INSTRUCTIES OPDRACHT> Kopieer de regels van alle records hieronder letterlijk. Laat de afbeeldingen weg uit je antwoord.
----
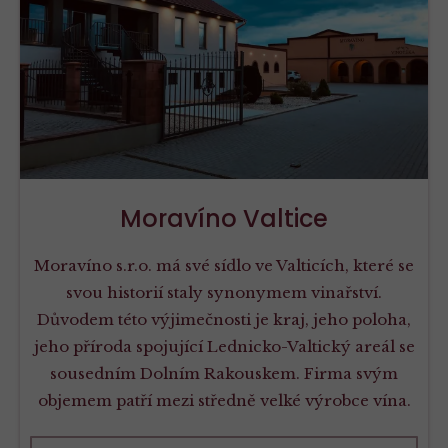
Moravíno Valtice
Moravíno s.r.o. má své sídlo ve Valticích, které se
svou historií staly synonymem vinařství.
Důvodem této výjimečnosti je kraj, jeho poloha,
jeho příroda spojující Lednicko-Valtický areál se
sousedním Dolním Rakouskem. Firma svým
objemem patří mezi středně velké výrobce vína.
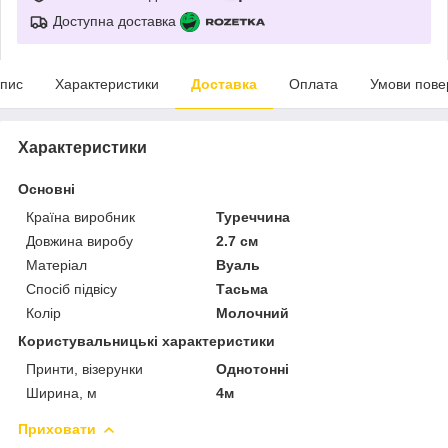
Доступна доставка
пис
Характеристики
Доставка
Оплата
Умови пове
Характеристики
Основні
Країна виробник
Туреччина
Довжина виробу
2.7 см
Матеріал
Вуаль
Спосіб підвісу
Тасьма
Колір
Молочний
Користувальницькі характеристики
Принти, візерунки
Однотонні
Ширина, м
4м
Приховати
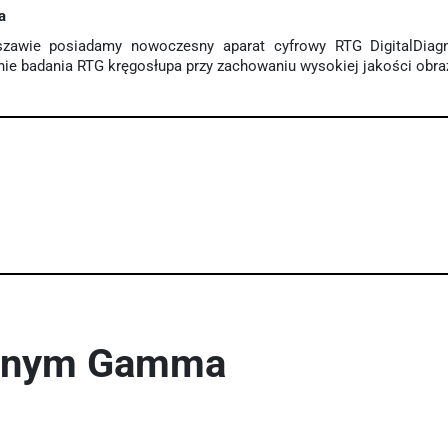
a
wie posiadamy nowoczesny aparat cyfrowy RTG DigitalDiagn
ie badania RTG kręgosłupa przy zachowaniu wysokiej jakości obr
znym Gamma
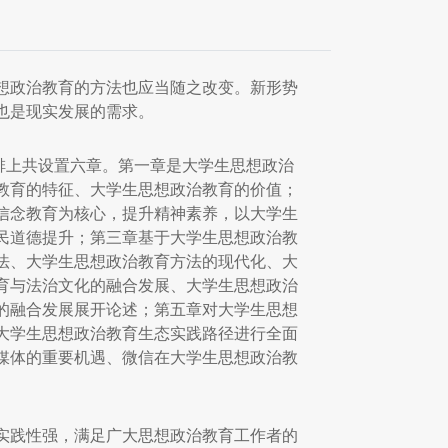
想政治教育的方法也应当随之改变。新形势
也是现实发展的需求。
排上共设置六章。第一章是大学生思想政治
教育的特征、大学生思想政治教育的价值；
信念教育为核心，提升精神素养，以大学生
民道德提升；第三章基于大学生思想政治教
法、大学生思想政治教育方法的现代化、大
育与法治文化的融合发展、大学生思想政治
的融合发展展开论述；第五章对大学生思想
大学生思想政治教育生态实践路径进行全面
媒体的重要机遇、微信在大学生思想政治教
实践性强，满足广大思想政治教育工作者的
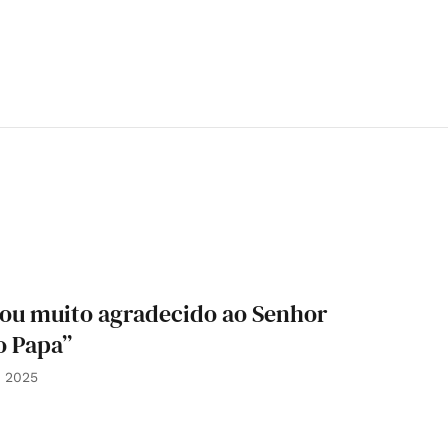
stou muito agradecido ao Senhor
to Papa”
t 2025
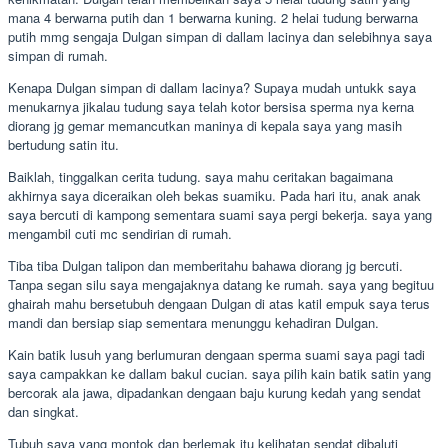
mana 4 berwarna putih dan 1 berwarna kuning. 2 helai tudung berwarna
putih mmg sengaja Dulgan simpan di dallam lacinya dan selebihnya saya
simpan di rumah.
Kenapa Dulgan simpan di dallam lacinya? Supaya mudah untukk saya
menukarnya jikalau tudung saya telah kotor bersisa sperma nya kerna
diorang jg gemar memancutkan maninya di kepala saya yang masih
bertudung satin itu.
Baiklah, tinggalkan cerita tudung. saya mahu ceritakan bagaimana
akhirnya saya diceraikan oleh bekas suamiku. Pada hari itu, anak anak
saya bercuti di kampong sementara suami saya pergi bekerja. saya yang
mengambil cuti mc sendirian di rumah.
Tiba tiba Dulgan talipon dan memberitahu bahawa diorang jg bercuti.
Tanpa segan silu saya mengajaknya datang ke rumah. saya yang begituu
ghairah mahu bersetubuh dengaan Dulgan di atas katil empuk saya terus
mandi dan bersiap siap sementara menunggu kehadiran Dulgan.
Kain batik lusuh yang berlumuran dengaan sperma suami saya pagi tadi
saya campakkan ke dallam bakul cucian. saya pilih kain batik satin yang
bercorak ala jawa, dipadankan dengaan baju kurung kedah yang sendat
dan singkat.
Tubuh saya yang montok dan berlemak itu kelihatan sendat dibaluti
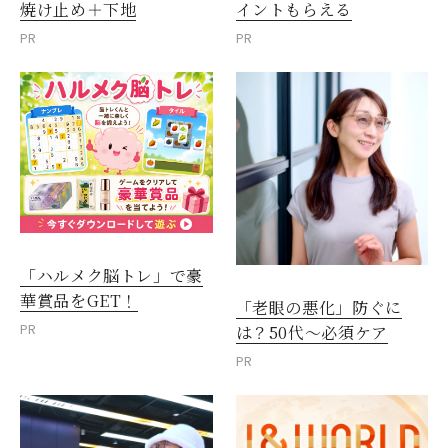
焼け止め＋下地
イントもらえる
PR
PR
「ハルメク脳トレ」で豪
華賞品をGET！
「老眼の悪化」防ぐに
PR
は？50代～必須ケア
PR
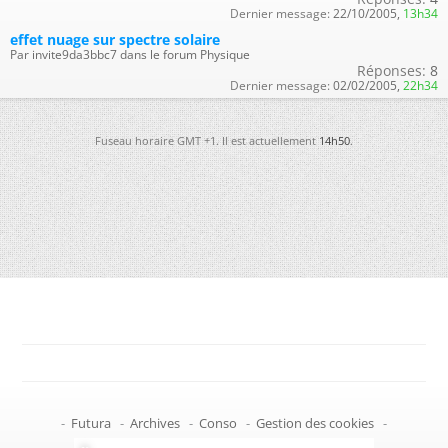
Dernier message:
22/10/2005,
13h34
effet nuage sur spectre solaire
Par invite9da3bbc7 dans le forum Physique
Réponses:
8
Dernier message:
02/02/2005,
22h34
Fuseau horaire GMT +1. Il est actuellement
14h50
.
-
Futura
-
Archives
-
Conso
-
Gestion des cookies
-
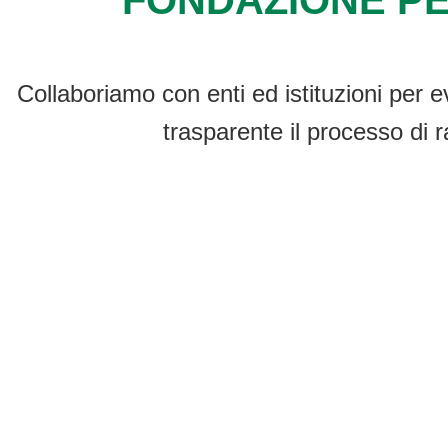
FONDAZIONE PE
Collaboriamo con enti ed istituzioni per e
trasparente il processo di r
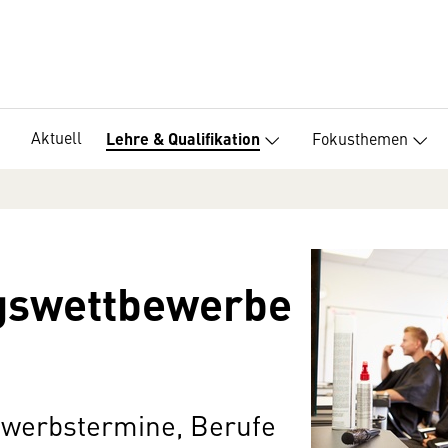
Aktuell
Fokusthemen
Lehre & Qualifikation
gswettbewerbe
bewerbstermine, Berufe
----
ANTWOORD OEFENING>
Moravíno Valtice
Moravíno s.r.o. má své sídlo ve Valticích, které se
svou historií staly synonymem vinařství.
Důvodem této výjimečnosti je kraj, jeho poloha,
jeho příroda spojující Lednicko-Valtický areál se
sousedním Dolním Rakouskem. Firma svým
objemem patří mezi středně velké výrobce vína.
Доступна доставка
пис
Характеристики
Доставка
Оплата
Умови пове
Характеристики
Основні
Країна виробник
Туреччина
Довжина виробу
2.7 см
Матеріал
Вуаль
Спосіб підвісу
Тасьма
Колір
Молочний
Користувальницькі характеристики
Принти, візерунки
Однотонні
Ширина, м
4м
Приховати
a
wie posiadamy nowoczesny aparat cyfrowy RTG DigitalDiagn
ie badania RTG kręgosłupa przy zachowaniu wysokiej jakości obr
znym Gamma
想政治教育的方法也应当随之改变。新形势
也是现实发展的需求。
排上共设置六章。第一章是大学生思想政治
教育的特征、大学生思想政治教育的价值；
信念教育为核心，提升精神素养，以大学生
民道德提升；第三章基于大学生思想政治教
法、大学生思想政治教育方法的现代化、大
育与法治文化的融合发展、大学生思想政治
的融合发展展开论述；第五章对大学生思想
大学生思想政治教育生态实践路径进行全面
媒体的重要机遇、微信在大学生思想政治教
实践性强，满足广大思想政治教育工作者的
stou muito agradecido ao Senhor
to Papa”
t 2025
mana 4 berwarna putih dan 1 berwarna kuning. 2 helai tudung berwarna
putih mmg sengaja Dulgan simpan di dallam lacinya dan selebihnya saya
simpan di rumah.
Kenapa Dulgan simpan di dallam lacinya? Supaya mudah untukk saya
menukarnya jikalau tudung saya telah kotor bersisa sperma nya kerna
diorang jg gemar memancutkan maninya di kepala saya yang masih
bertudung satin itu.
Baiklah, tinggalkan cerita tudung. saya mahu ceritakan bagaimana
akhirnya saya diceraikan oleh bekas suamiku. Pada hari itu, anak anak
saya bercuti di kampong sementara suami saya pergi bekerja. saya yang
mengambil cuti mc sendirian di rumah.
Tiba tiba Dulgan talipon dan memberitahu bahawa diorang jg bercuti.
Tanpa segan silu saya mengajaknya datang ke rumah. saya yang begituu
ghairah mahu bersetubuh dengaan Dulgan di atas katil empuk saya terus
mandi dan bersiap siap sementara menunggu kehadiran Dulgan.
Kain batik lusuh yang berlumuran dengaan sperma suami saya pagi tadi
saya campakkan ke dallam bakul cucian. saya pilih kain batik satin yang
bercorak ala jawa, dipadankan dengaan baju kurung kedah yang sendat
dan singkat.
Tubuh saya yang montok dan berlemak itu kelihatan sendat dibaluti
焼け止め＋下地
イントもらえる
PR
PR
「ハルメク脳トレ」で豪
華賞品をGET！
「老眼の悪化」防ぐに
PR
は？50代～必須ケア
PR
Dernier message:
22/10/2005,
13h34
effet nuage sur spectre solaire
Par invite9da3bbc7 dans le forum Physique
Réponses:
8
Dernier message:
02/02/2005,
22h34
Fuseau horaire GMT +1. Il est actuellement
14h50
.
-
Futura
-
Archives
-
Conso
-
Gestion des cookies
-
FONDAZIONE PE
Collaboriamo con enti ed istituzioni per e
trasparente il processo di r
Aktuell
Fokusthemen
Lehre & Qualifikation
gswettbewerbe
bewerbstermine, Berufe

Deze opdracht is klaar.